Like the Thomist, the Republican is arguing that a prevention of what could be is the same thing as the destruction of the real. Similarly, stopping their desired goal because of a lunatic or unconscionable method, is swearing eternal enmity against all that they are.
"When a government and a business love each other very much..."
For those of us who actually use "socialism" to mean -- you know, socialism -- it has more and less precise meanings. One operative definition might be, "An economy where the state controls or manages businesses and exchanges traditionally conducted by small groups of individuals in a fluid and unregulated manner." Therefore, where "government provision of services and goods" competes against and with a private provider would also be a sort of socialism, because the state has an inherent advantage.
Therefore, American government avoids entering into competition with free market providers of goods and services. The government hasn't created a car company, for example, even though it is in the interests of itself as a military and a population. It has not created an electric utility. When private providers have abused market power, government has regulated rather than seized. Hooray: no socialism here!
No matter how awful the challenge -- wars, OPEC boycotts, etc., our noble, freedom-loving government has avoided socialism.
Yeah, well, we think about the world as it is. They think about the world as it might be and declare that it already must be so.
Right now, for example, the government does not compete with oil companies. Well, if it regulates them, isn't that state involvement? Isn't that a form of state control? If it's a form, then why isn't it socialism? If it has the seed then it has the whole thing. When Paul Broun of Georgia wrote an anti-abortion bill for his state legislature and used the term "homonculus" for the sperm, it was both hilarious and telling.
Do you wish to tell a privately competing company not to pour mercury into streams? Why, isn't that the state owning a piece of your company? Isn't that what they used to do in the Soviet Union?

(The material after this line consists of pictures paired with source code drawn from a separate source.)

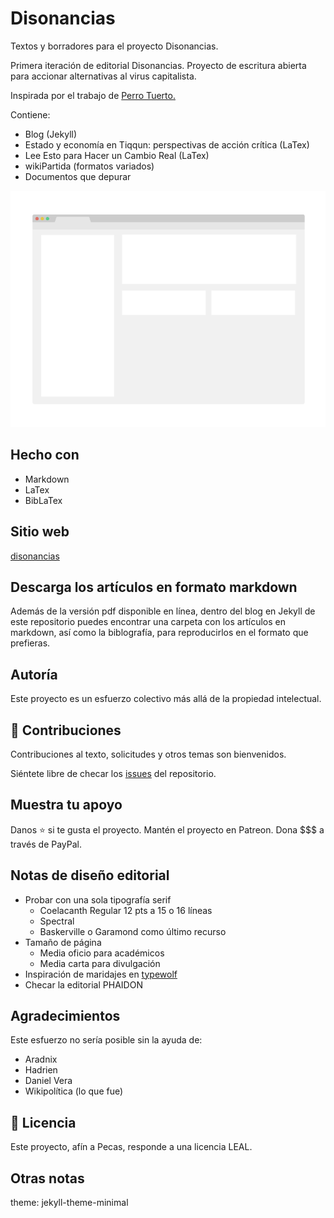 # Disonancias

Textos y borradores para el proyecto Disonancias.

Primera iteración de editorial Disonancias. Proyecto de escritura abierta para accionar alternativas al virus capitalista.

Inspirada por el trabajo de [Perro Tuerto.](https://perrotuerto.blog/)

Contiene:

- Blog (Jekyll)
- Estado y economía en Tiqqun: perspectivas de acción crítica (LaTex)
- Lee Esto para Hacer un Cambio Real (LaTex)
- wikiPartida (formatos variados)
- Documentos que depurar

![screenshot](./app_screenshot.png)

## Hecho con

- Markdown
- LaTex
- BibLaTex

## Sitio web

[disonancias](https://disonancias.online)

## Descarga los artículos en formato markdown

Además de la versión pdf disponible en línea, dentro del blog en Jekyll de este repositorio puedes encontrar una carpeta con los artículos en markdown, así como la biblografía, para reproducirlos en el formato que prefieras.

## Autoría

Este proyecto es un esfuerzo colectivo más allá de la propiedad intelectual.

## 🤝 Contribuciones

Contribuciones al texto, solicitudes y otros temas son bienvenidos.

Siéntete libre de checar los [issues](issues/) del repositorio.

## Muestra tu apoyo

Danos ⭐️ si te gusta el proyecto.
Mantén el proyecto en Patreon.
Dona $$$ a través de PayPal.

## Notas de diseño editorial

- Probar con una sola tipografía serif
  - Coelacanth Regular 12 pts a 15 o 16 líneas
  - Spectral
  - Baskerville o Garamond como último recurso
- Tamaño de página
  - Media oficio para académicos
  - Media carta para divulgación
- Inspiración de maridajes en [typewolf](https://www.typewolf.com/recommendations)
- Checar la editorial PHAIDON

## Agradecimientos

Este esfuerzo no sería posible sin la ayuda de:

- Aradnix
- Hadrien
- Daniel Vera
- Wikipolítica (lo que fue)

## 📝 Licencia

Este proyecto, afín a Pecas, responde a una licencia LEAL.

## Otras notas

theme: jekyll-theme-minimal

If you want a contraceptive pill, then you might have sex without pregnancy, so you already are having lots of sex (especially if you're attractive; if you're not, you'll get called other names)! If kids in high school can get condoms, then in one case or two a child might be promiscuous, and therefore the children are humping each other constantly. (I have never had a woman say to me, "You know, I don't like you much, and I'm not in the mood, but, since I can't get pregnant I'm all for sex!" Contraception is not, I'm afraid, the only thing standing between two people making love. There I go thinking about real people again, though.)
More frighteningly, Mitt Romney and the House GOP have yet another, new, definition of "socialism." For them, if there is a service traditionally provided by government that is not sold to a private interest or divested to profit-making entities, that is socialism. In other words, if you keep insisting on having police instead of security guards, you're a socialist. If you demand that water come to your citizens through a utility, you're practically a communist. If you want a bond to build a public library, you should probably be arrested and sent to a for-profit Sylvan glade.
So, the next time you hear that the president is a "socialist," remember just how he is. He is the way that Taft was, the way that Teddy Roosevelt was, the way that JFK was, the way that your mother was, the way that every person who advocated thinking of others in the here and now was.
Sun Jul 01, 2012 at 9:32 AM PT: According to the poll, the one socialist feature that must be freed to open competition is. . . the Bureau of Weights and Measures. At last, it's as long as you can afford to pay for.